Is violence an issue in northtown?

Students and staff of Northtown share their thoughts on violence and fights in Northtown.


Caleb Goncalves, writer

School environments have faced many issues, such as violence. That issue particularly has a lot of attention in US, which is why most schools are prepared for lockdown situations and maintain an anti-bullying ideal. Positively, according to the National Institution of Justice, the rates of violent victimization, bullying, and fear of being harm in schools are low and have been decreasing since the 1990s. 

Aggressivity has been generally decreasing in American schools for a while; does that apply to all schools?

After a survey was spread, most students of Northtown agreed that student violence has been increasing in Northtown, unlike the standard of student violence decrease within US. This survey also got relevant output related to fights, as the greatest part of the students revealed to have seen or heard of multiple fights in the current school year.

“I haven’t heard of other schools who have as many fights as we do. I mean, for example, […] there were around 7 fights or so in one week.” Said an anonymous student.


The school staff can add to that topic.

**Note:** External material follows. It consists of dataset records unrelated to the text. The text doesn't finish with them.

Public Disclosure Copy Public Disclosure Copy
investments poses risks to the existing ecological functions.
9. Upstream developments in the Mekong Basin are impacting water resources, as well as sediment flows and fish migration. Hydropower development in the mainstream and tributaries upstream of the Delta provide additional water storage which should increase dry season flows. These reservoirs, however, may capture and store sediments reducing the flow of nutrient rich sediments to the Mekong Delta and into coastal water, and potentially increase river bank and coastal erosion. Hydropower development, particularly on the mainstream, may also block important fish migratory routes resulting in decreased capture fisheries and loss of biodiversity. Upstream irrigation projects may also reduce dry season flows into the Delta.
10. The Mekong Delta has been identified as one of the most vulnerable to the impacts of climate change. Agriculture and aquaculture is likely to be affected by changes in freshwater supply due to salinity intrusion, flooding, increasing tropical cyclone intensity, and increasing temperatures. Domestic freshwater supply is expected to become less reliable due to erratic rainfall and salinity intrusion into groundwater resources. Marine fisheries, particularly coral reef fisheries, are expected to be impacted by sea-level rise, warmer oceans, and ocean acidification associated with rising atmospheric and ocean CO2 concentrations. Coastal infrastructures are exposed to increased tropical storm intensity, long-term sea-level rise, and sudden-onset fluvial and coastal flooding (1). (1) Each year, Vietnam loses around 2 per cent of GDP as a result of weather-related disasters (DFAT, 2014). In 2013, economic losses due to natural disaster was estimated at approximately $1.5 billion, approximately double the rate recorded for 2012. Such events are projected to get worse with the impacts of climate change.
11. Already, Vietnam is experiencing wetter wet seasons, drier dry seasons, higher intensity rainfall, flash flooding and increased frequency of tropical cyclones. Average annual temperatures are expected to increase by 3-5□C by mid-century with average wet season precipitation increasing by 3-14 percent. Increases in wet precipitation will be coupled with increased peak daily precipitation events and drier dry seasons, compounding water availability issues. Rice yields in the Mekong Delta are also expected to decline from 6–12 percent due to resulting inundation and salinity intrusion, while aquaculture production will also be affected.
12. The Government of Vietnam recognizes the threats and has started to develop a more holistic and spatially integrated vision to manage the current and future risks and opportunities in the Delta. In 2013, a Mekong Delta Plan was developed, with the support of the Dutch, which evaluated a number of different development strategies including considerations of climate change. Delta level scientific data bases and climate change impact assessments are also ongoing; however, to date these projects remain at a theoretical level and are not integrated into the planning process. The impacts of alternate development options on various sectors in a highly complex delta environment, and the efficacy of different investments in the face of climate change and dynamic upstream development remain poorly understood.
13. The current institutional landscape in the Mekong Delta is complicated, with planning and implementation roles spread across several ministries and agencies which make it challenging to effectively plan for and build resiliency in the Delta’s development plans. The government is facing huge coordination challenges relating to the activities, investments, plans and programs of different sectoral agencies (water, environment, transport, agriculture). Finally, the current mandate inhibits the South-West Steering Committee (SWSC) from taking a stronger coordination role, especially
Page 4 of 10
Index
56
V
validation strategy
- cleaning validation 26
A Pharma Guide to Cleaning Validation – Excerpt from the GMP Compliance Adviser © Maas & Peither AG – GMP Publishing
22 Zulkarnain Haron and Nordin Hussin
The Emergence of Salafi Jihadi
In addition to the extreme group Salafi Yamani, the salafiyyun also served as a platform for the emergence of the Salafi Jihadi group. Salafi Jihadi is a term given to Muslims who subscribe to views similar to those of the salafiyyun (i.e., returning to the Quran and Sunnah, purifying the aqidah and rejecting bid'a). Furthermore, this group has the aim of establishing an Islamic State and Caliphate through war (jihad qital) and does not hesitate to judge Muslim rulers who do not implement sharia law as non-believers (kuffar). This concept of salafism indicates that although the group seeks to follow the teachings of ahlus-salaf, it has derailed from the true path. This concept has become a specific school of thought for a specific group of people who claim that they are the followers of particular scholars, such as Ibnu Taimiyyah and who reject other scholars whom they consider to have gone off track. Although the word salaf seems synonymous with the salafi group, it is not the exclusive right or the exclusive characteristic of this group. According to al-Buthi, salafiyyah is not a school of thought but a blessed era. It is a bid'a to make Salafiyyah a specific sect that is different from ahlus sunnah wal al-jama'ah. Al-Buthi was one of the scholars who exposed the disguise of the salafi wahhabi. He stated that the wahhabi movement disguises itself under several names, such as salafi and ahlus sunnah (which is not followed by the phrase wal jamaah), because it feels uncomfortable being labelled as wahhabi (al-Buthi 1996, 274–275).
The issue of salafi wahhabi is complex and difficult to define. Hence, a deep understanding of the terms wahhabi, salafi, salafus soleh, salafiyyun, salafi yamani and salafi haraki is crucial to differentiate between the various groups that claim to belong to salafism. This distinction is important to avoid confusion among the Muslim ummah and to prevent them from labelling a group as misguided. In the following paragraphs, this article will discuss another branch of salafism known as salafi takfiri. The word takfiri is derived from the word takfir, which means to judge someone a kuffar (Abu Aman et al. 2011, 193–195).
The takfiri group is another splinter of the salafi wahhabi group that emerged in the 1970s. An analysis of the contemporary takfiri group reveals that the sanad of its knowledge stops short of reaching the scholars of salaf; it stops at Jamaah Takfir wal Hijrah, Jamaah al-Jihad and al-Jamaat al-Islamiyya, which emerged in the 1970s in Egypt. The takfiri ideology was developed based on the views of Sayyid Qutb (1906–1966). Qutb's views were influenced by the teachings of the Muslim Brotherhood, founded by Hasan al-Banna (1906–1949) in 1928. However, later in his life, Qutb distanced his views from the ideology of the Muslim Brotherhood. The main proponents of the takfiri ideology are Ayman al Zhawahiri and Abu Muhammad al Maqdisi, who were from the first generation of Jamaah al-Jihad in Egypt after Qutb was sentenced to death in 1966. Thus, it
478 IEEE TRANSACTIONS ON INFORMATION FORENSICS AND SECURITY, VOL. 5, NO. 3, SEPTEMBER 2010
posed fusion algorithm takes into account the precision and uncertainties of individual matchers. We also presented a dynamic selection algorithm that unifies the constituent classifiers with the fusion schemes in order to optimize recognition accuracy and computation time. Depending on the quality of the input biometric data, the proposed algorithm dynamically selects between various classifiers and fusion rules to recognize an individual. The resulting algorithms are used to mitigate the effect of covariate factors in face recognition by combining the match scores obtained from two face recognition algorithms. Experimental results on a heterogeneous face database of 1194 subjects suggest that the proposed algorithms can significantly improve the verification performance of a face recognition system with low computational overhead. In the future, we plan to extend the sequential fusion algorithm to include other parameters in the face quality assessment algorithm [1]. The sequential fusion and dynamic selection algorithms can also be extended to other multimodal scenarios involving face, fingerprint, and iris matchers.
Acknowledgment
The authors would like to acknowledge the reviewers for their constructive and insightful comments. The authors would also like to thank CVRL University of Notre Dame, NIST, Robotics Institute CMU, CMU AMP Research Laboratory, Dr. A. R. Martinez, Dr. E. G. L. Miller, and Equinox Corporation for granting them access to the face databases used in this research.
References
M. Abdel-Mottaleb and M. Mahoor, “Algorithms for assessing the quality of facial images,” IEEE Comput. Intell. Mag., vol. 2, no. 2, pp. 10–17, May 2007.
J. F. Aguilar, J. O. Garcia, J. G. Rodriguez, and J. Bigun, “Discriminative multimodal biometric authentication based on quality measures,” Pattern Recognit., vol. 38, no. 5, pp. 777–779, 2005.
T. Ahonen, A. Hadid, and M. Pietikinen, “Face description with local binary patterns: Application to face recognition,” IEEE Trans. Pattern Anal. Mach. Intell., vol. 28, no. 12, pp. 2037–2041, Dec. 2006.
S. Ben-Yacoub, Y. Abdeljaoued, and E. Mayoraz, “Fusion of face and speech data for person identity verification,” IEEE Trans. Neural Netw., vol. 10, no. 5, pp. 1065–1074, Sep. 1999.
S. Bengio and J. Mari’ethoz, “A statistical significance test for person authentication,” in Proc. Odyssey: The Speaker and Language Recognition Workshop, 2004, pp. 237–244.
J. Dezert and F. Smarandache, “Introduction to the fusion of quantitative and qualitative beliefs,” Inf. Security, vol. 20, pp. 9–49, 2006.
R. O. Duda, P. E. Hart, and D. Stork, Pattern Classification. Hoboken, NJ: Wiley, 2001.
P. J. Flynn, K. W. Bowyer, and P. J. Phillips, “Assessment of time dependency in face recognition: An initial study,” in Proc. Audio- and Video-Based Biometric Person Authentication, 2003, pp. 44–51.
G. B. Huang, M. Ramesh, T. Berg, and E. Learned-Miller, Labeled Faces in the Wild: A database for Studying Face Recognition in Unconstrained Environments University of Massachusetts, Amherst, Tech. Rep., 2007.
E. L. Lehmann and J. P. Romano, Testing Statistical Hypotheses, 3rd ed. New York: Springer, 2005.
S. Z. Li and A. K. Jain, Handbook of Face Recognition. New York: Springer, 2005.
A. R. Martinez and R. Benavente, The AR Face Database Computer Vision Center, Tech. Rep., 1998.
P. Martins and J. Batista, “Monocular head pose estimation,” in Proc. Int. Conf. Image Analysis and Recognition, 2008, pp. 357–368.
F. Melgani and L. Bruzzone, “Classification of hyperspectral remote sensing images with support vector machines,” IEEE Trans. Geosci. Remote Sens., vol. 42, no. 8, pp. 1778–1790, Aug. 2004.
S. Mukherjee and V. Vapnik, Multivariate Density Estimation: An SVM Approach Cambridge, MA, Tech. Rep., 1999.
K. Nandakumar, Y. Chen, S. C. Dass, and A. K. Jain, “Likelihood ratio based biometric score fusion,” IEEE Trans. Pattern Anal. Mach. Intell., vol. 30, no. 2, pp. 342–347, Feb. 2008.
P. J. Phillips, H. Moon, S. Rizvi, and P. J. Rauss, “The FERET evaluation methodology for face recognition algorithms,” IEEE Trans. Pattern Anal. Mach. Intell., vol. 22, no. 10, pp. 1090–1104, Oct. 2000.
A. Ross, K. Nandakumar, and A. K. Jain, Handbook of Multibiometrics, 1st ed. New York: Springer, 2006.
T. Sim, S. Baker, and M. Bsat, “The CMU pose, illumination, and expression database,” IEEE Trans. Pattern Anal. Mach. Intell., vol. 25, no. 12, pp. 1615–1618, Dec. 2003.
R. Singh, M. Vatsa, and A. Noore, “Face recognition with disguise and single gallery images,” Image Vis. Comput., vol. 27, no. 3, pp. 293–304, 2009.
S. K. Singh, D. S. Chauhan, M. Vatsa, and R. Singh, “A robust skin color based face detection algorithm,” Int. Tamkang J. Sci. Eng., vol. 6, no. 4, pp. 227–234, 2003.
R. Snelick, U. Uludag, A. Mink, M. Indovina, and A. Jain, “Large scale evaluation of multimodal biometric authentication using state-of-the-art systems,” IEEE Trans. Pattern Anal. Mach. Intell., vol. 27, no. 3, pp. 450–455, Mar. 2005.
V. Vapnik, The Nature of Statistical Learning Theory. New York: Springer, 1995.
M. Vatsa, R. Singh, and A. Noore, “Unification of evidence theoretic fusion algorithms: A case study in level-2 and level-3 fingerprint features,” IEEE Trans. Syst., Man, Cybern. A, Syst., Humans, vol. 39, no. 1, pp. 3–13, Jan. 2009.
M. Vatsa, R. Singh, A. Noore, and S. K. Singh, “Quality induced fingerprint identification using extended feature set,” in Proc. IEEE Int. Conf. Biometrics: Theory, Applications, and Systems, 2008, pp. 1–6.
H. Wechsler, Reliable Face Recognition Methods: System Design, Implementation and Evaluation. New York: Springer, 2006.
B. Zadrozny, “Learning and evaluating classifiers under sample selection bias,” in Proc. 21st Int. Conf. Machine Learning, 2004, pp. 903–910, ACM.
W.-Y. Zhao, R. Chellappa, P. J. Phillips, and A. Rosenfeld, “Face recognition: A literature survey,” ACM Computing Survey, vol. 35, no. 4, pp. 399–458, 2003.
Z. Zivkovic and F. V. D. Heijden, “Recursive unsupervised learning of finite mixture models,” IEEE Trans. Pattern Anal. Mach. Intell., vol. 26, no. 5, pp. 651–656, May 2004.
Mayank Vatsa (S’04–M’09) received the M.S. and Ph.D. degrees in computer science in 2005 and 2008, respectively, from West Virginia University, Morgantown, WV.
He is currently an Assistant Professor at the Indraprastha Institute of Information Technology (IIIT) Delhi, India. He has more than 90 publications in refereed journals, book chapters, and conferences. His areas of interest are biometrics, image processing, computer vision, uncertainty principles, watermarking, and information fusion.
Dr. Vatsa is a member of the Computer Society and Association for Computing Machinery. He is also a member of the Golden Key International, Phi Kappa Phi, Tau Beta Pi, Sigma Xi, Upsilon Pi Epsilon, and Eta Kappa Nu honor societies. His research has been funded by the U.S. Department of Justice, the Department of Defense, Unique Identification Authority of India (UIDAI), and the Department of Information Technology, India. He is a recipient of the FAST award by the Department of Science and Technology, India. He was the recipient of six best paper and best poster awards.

The campus supervisor, Russ Collins, is one of the workers in charge of taking care of fights in Northtown.

“Our job as campus supervisors is to avoid a situation,” Collins said, “if something is happening, then our job at that point is to stop that.” 

Different from student survey results, Collins believes the fight rates have been steady throughout his years working in the school.

“Unfortunately, [fights] do happen,” he said, “but it seems a pretty steady flow, […] I don’t think it’s gotten any worse or any better”

With direct contact with fights, Collins has experience with how the environment and people react to fights.

“[When] something’s going on, it’s like there is a vacuum in,” he said, “it seems like [the fight] is a magnet.” 

“It’s a negative reaction” Collins said, “ everybody wants to see what’s going on. Nobody can just not go there”

In the survey spread around school, most students report to not feel fully safe in Northtown. Increasing or not, violence is a real issue and Collins claims the school is trying to act on that.

“I think they’re working on [it]”, he said, “just a work in progress”

Collins points out some of the things the staff with direct contact with fights have been “working on”

“When we have large groups of people in an area, I think we’ve doing a little bit of work on trying to keep kids in classes,” he said “trying to be more proactive. Instead of just standing around waiting for it to happen, take care of it before it starts.”

Another staff Northtown’s member that can talk on student violence is Theo Fundermann, the assistant principal.

“My role is first to help students develop ways and strategies to avoid conflicts and be able to work through it using their words,” he said.

Fundermann is aware of how the school acts with students that got in fights and he speaks on that.

“If a conflict were to occur, the students involved in a fight would receive a 10 day suspension,” he said, “if it is one that disrupts the entire environment in a large impact, […] there could be a peace of disturbance filed against them,”

He also emphasized the importance of the positive attitude towards those students.

“While there is a consequence for the behavior, the number one thing we want to make sure is that we are restorative,” he said.

Fundermann specifies in the meaning of that.

“When students come back from conflicts like that, we have an opportunity to have them working together and be able to talk to each other and resolve this problem,” he said, “because we want every student to feel like they can come back here and not have to engage in this type of conflicts.”

After all, fights are present in high schools. They are a real issue faced, as the students survey reported, and Fundermann has a last statement in the school’s position on that.

“Our goal is to always lower [fights], and I do believe we can lower those,” he said, “we’ve got some good strategies that we’re using to help our students to avoid these conflicts.”